(Saved data entries)
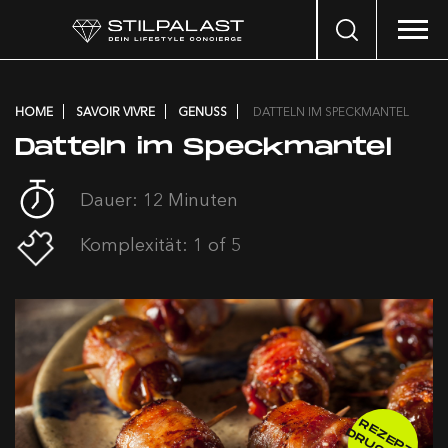
Search
…
HOME
SAVOIR VIVRE
GENUSS
DATTELN IM SPECKMANTEL
Datteln im Speckmantel
Dauer: 12 Minuten
Komplexität: 1 of 5
R
E
E
P
T
R
U
C
K
E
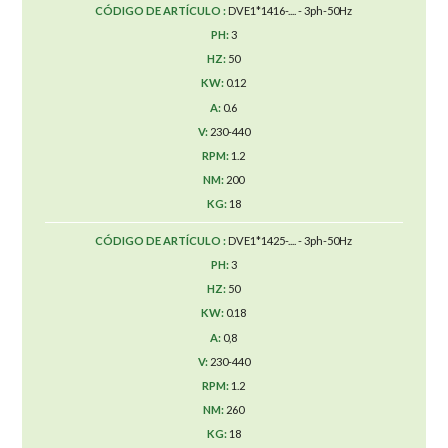
DVE1*1416-.... - 3ph-50Hz
3
50
0.12
0.6
230-440
1.2
200
18
DVE1*1425-.... - 3ph-50Hz
3
50
0.18
0,8
230-440
1.2
260
18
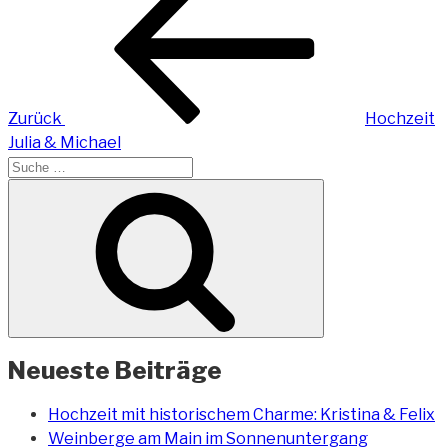
Beitrag
Zurück
Hochzeit
Julia & Michael
Suche
nach:
Suchen
Neueste Beiträge
Hochzeit mit historischem Charme: Kristina & Felix
Weinberge am Main im Sonnenuntergang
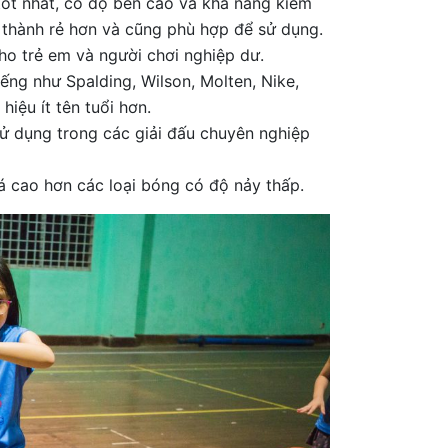
tốt nhất, có độ bền cao và khả năng kiểm
á thành rẻ hơn và cũng phù hợp để sử dụng.
o trẻ em và người chơi nghiệp dư.
ếng như Spalding, Wilson, Molten, Nike,
hiệu ít tên tuổi hơn.
sử dụng trong các giải đấu chuyên nghiệp
á cao hơn các loại bóng có độ nảy thấp.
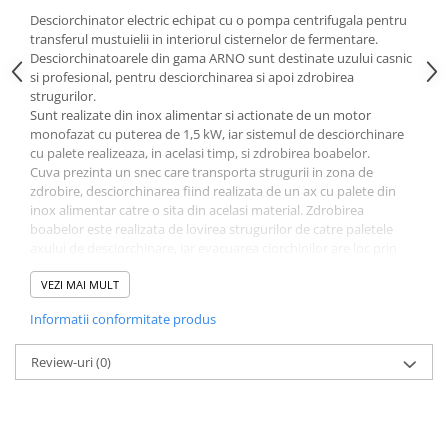
Sere si solarii
Desciorchinator electric echipat cu o pompa centrifugala pentru
transferul mustuielii in interiorul cisternelor de fermentare.
Plase si folii pentru gradinarit
Desciorchinatoarele din gama ARNO sunt destinate uzului casnic
Alte unelte de gradinarit
si profesional, pentru desciorchinarea si apoi zdrobirea
strugurilor.
Echipamente de protectie pentru
Sunt realizate din inox alimentar si actionate de un motor
gradina
monofazat cu puterea de 1,5 kW, iar sistemul de desciorchinare
Casti de protectie
cu palete realizeaza, in acelasi timp, si zdrobirea boabelor.
Cuva prezinta un snec care transporta strugurii in zona de
Manusi de lucru
zdrobire, desciorchinarea fiind realizata de un ax cu palete din
Ochelari de protectie
inox alimentar catre o sita din acelasi material. Zdrobirea
Electrice si Iluminat
boabelor este realizata de lovirea strugurilor de catre paletele
axului de desciorchinare, iar evacuarea ciorchinilor are loc prin
Sisteme fotovoltaice
partea laterala opusa sistemului de angrenare, avand in dotare o
Prize & Prelungitoare
pompa din inox ce usureaza manipularea mustuielii.
VEZI MAI MULT
Dimensiunea stutului de evacuare a boabele zdrobite este de 50
Constructii
Informatii conformitate produs
mm, pompa avand capabilitatea de a impinge mustuiala pana la
Masini de taiat
o inaltime de 5 m si o lungime de 15 m.
Productivitatea este de pana la 2.000 kg/h.
Review-uri
(0)
Masini de taiat beton / asfalt
Masini de taiat gresie / faianta
Producator: Enoitalia SRL - Italia
Masini de taiat caramida
Date tehnice:
Motodebitatoare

:: Your instructions ::
For the word "taiat", return every line of the records that holds it.

:: Task response ::
Masini de taiat
Masini de taiat beton / asfalt
Masini de taiat gresie / faianta
Masini de taiat caramida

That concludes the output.